= Arsinoe (mythology) =

Name of multiple mythological figures

In Greek mythology, Arsinoe, sometimes spelled Arsinoë, (/grc/; Ἀρσινόη) was the name of the following individuals.

- Arsinoe, one of the Nysiads (Dodonides), nurses of the infant Dionysus in Mount Nysa.
- Arsinoe, daughter of Leucippus and possibly Philodice. She was also the sister of Hilaeira and Phoebe, who were abducted by the Dioscuri. By the god Apollo, Arsinoe bore Asclepius, 'leader of men' and Eriopis 'with the lovely hair'. Otherwise, the mother of Asclepius was called Coronis, daughter of Phlegyas because it is said that Asclepius being the son of Arsinoe, was a fiction invented by Hesiod, or by one of Hesiod's interpolators, just to please the Messenians, with Apollo himself admitting that Coronis was the mother of Asclepius. At Sparta she had a sanctuary and was worshipped as a heroine.
- Arsinoe, one of the Minyades, according to Plutarch.

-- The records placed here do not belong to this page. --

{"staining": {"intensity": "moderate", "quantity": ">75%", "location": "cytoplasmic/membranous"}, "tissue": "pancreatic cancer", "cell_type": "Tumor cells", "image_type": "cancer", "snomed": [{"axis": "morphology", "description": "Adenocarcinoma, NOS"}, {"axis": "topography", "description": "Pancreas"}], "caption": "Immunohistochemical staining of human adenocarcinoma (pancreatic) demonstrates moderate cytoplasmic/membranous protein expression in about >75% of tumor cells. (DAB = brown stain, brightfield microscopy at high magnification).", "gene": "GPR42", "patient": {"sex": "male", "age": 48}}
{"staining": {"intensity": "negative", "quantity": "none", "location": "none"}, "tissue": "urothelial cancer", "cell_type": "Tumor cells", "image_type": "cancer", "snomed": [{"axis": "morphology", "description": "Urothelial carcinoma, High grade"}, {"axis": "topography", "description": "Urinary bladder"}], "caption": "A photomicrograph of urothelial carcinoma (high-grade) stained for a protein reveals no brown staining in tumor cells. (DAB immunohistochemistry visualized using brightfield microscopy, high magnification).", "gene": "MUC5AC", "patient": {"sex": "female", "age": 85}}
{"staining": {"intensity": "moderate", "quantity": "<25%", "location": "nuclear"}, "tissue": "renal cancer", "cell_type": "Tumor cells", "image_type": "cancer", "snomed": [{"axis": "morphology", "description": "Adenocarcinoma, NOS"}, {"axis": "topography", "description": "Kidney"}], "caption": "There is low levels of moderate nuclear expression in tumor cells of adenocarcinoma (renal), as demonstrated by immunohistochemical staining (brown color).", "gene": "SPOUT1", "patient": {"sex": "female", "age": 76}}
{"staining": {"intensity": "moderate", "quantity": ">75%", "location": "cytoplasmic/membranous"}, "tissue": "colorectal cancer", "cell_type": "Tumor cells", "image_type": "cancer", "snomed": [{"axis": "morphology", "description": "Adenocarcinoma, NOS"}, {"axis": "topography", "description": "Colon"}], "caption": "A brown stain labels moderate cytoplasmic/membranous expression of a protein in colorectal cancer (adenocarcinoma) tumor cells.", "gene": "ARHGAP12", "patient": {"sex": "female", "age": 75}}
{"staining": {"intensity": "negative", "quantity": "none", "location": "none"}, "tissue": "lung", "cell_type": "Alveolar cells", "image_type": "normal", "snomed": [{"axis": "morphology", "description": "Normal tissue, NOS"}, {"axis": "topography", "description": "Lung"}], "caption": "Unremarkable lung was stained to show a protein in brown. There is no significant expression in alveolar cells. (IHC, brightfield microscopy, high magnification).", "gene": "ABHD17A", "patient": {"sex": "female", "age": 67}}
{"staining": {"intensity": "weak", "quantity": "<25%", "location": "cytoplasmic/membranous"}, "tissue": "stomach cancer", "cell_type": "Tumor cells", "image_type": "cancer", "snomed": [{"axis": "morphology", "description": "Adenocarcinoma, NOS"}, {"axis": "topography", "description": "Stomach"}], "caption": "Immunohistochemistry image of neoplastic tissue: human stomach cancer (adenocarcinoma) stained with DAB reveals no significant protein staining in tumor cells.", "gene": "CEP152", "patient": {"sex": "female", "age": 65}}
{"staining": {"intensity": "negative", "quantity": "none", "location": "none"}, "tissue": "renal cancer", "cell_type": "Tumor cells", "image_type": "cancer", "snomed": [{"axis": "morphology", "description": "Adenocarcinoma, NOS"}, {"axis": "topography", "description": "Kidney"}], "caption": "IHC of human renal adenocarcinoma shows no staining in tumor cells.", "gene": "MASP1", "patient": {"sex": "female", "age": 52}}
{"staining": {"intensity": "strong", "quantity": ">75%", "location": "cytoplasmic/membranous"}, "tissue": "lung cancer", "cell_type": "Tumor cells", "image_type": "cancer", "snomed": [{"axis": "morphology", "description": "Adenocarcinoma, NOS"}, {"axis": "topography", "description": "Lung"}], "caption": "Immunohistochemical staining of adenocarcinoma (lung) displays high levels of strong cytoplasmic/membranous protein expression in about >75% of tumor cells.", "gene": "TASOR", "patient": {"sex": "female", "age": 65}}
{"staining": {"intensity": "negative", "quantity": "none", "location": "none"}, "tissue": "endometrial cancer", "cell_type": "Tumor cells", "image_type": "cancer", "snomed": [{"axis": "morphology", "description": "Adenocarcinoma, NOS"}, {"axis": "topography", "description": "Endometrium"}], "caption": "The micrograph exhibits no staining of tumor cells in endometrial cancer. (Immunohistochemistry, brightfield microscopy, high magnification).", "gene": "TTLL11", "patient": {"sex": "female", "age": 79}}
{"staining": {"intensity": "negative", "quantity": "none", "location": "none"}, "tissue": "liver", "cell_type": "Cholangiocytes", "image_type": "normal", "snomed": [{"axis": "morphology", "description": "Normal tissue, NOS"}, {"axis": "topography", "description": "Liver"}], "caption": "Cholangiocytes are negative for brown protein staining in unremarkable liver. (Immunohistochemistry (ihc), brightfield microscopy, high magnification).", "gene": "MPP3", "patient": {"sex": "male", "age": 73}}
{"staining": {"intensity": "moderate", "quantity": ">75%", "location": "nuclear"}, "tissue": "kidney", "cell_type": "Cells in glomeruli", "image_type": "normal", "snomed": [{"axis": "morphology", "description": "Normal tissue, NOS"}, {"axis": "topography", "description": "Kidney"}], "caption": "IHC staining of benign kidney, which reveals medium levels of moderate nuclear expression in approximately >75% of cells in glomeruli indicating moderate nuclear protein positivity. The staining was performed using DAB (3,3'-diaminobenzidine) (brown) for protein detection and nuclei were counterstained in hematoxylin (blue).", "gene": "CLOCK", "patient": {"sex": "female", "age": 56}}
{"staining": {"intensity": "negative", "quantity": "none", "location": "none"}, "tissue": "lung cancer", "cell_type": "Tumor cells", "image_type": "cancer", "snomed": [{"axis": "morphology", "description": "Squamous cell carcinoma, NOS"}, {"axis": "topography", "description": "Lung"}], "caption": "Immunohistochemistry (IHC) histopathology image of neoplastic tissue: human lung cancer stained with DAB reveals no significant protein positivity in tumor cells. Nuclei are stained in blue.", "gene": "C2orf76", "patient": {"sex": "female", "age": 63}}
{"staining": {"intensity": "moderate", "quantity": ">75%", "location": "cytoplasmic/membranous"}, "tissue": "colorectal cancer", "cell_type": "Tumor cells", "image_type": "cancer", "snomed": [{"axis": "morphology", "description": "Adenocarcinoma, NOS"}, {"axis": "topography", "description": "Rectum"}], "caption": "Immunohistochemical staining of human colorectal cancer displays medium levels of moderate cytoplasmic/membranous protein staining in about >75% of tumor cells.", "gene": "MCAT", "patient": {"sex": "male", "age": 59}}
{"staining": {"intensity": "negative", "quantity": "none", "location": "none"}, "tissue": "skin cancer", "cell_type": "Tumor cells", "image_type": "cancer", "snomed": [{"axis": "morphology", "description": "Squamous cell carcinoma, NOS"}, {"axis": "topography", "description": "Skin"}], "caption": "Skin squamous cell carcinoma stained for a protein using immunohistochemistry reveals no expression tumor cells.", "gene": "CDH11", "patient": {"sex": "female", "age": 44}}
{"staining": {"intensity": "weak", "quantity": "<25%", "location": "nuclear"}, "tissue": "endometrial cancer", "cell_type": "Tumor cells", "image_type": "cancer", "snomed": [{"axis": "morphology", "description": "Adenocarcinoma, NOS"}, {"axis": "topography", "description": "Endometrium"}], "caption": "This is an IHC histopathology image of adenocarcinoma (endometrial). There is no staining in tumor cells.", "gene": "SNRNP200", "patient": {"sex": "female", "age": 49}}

These daughter of Minyas were struck with madness and having conceived a greedy appetite for man's flesh, cast lots accordingly for their children to see who they were going to eat. Whereupon it fell to Leucippe's lot to produce her son Hippasus to be cut in pieces.
- Arsinoe or Alphesiboea, daughter of Phegeus, king of Psophis in Arcadia and sister of Pronous and Agenor. She was the wife of Alcmaeon, leader of the Epigoni by whom she bore a son, Clytius. After Alcmaeon was purified from blood guilt by Phegeus for murdering his own mother Eriphyle, Arsinoe was given in marriage to the hero who received from him the necklace of Harmonia. Later on, her brothers, Pronous and Agenor killed Alcmaeon at the instigation of their father. When Arsinoe condemned them of the act, they clapped her into a chest and carried her to Tegea. There they gave her as a slave to Agapenor, falsely accusing her of her husband's murder. Eventually, retribution came when the sons of Alcmaeon, Amphoterus and Acarnan slew their father's murderers and also Phegeus and his wife.
- Arsinoe, nurse of Orestes who saved him from the hands of his mother Clytemnestra, and carried him to the aged Strophius, the father of Pylades. Other traditions called this nurse Laodameia.
- Arsinoe, daughter of King Nicocreon of Salamis in Cyprus. Arceophon wooed her, but he was rejected, so he killed himself in despair. When Arsinoe leaned out of the window to take a look at the funeral ceremony, Aphrodite turned her into stone.